On Mon, Dec 17, 2012 at 11:08:11AM -0600, Dan White wrote:
You should not use the ldapdb auxprop plugin within slapd's sasl config. You should be using 'slapd' instead, which is the default (it's an internal auxprop plugin distributed with OpenLDAP).
If you are running version 2.4.17 or newer, the 'auxprop_plugin' option is ignored anyway
Right, I removed it, but it should not change anything.
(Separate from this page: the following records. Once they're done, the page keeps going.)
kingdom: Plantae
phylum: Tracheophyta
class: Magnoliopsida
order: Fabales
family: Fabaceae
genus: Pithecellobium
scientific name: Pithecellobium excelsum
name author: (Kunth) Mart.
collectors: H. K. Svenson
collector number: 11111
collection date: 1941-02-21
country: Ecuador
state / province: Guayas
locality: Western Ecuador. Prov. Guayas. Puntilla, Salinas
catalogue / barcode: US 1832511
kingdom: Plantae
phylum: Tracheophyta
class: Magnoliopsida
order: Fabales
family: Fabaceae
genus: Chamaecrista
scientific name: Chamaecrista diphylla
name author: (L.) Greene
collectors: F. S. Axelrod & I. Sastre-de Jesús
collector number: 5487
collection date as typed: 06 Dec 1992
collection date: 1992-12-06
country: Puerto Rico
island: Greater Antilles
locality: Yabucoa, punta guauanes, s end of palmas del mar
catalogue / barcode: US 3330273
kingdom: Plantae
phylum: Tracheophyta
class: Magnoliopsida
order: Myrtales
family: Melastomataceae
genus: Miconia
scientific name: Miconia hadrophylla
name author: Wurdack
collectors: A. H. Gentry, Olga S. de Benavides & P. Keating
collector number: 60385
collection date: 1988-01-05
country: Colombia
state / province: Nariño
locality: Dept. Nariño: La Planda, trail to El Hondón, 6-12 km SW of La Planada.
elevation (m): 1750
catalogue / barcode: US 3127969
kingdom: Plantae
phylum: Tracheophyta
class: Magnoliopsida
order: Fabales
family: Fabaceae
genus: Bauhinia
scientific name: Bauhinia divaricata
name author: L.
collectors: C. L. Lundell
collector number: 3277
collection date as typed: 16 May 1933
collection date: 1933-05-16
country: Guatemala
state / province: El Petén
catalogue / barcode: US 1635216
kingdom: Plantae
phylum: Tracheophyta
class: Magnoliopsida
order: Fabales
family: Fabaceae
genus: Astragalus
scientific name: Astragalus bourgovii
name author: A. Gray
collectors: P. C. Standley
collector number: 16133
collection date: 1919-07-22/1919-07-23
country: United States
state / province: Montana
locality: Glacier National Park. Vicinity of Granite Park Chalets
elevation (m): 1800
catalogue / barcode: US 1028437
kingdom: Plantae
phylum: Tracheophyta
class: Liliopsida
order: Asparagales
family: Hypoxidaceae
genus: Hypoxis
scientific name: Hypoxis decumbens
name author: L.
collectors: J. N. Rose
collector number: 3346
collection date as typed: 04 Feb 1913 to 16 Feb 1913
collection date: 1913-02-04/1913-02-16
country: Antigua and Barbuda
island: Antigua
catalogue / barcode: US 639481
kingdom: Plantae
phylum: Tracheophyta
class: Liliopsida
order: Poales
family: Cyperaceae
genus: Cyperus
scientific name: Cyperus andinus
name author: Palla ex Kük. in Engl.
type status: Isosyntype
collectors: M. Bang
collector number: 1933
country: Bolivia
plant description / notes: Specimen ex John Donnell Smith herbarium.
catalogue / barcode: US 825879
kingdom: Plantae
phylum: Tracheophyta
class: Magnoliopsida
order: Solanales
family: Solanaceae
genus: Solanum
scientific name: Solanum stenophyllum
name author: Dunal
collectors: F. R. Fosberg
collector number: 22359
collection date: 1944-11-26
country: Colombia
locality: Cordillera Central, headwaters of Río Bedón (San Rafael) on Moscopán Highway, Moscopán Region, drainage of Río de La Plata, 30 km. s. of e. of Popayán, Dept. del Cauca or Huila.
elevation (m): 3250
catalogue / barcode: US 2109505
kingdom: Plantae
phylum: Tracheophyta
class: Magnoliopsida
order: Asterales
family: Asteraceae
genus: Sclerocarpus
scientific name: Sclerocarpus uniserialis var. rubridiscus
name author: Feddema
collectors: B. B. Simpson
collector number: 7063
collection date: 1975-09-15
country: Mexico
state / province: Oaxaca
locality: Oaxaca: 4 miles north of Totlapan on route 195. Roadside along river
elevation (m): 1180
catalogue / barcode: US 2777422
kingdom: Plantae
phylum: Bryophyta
And indeed it does not change anything.
# su -m someone -c 'ldapwhoami -U uid=someone,dc=example,dc=net \ -Y PLAIN -H ldaps://ldap.example.net'
That command doesn't make sense. '-U uid=someone,dc=example,dc=net' should be '-U someone' instead,
I trired that and got the same result.
and you should create new authz-regexp rules to map a sasl PLAIN identity of 'someone' to uid=someone,dc=example,dc=net.
I did this. With debug acl level, I can see that the uid=someone,dc=example,dc=net is tired for auth, but it fails.
You could also do: su -m someone -c 'ldapwhoami -Y EXTERNAL -H ldapi:///' with an appropriately written authz-regexp rule. 'someone' would need unix file permissions to access your ldapi unix socket.
That works, but what I am looking for is to get SASL PLAIN working over the network with TLS. I want to use authzid.